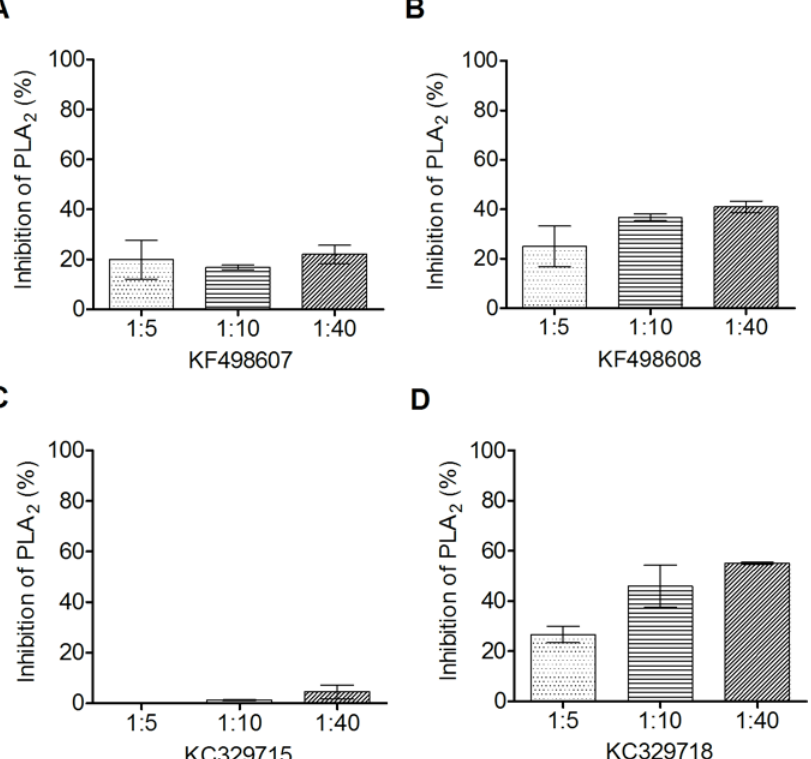
Fig 5. In vitro inhibition of phospholipase activity. The quantification of phospholipase activity inhibition by selected VHHs was assayed using synthetic fluorescent phospholipid. To verify the ability of VHHs to inhibit the phospholipase activity of BthTX-II, the toxin was pre-incubated with selected VHHs for 30 minutes at 37°C in different proportions (1:5; 1:10 and 1:40 w/w). Inhibition of phospholipase activity by (A) KF498607; (B) KF498608; (C) KF329715; (D) KC329718. BthTX-II activity on the phospholipid, in the absence of VHH, was used as a positive control, and considered as having 100% activity. The negative controls were carried out using medium reaction without BthTX-II. All measurements were performed in duplicate. Error bars represent standard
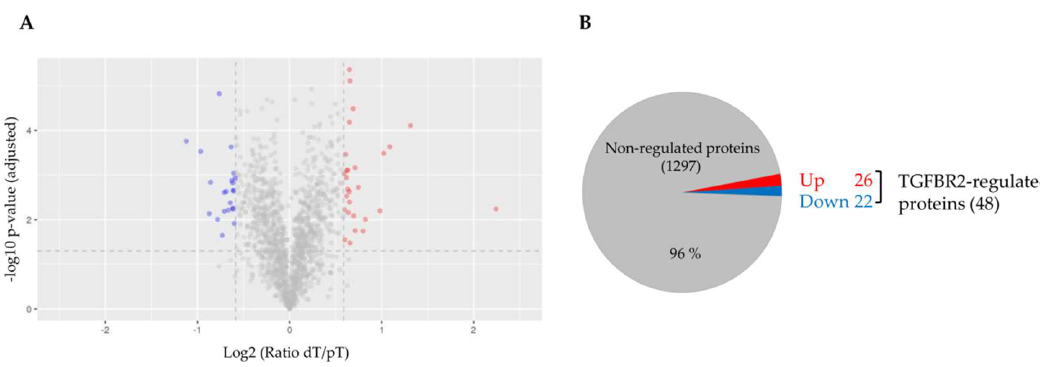
Figure 4. Analysis of TGFBR2-regulated proteins in EVs. ( A ) Volcano plot shows non-regulated proteins ( grey ) and significantly up- ( red ) and downregulated ( blue ) proteins of EVs derived from TGFBR2-deficient cells. X axis represents log 2 -transformed fold change values. Y axis shows the −log 10 p -value adjusted for multiple comparisons; ( B ) Pie chart specifies non-regulated EV proteins ( grey ) and EV proteins up- ( red ) and downregulated ( blue ) by cellular TGFBR2 deficiency.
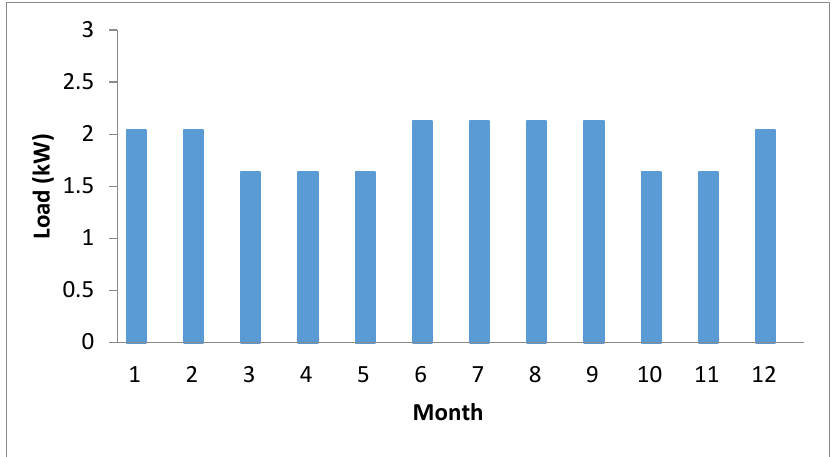
Figure 3. Monthly average electricity consumption.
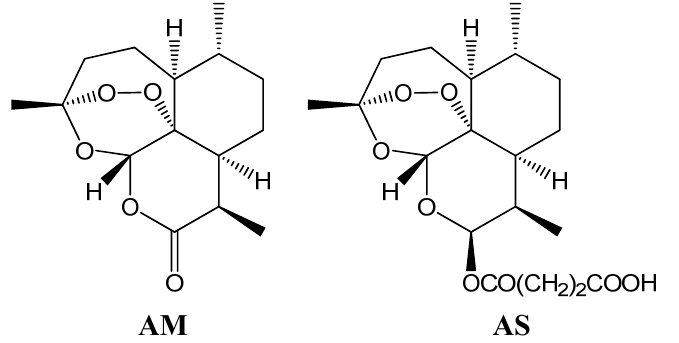
Figure 1. Structures of artemisinin (AM) and artesunate (AS).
********
# REQUIRED WORK
Starting at the line containing "Figure 4. Analysis" and finishing at the line containing "Figure 3. Monthly", return those lines exactly as they appear above, without the pictures.

# RESPONSE
Figure 4. Analysis of TGFBR2-regulated proteins in EVs. ( A ) Volcano plot shows non-regulated proteins ( grey ) and significantly up- ( red ) and downregulated ( blue ) proteins of EVs derived from TGFBR2-deficient cells. X axis represents log 2 -transformed fold change values. Y axis shows the −log 10 p -value adjusted for multiple comparisons; ( B ) Pie chart specifies non-regulated EV proteins ( grey ) and EV proteins up- ( red ) and downregulated ( blue ) by cellular TGFBR2 deficiency.
Figure 3. Monthly average electricity consumption.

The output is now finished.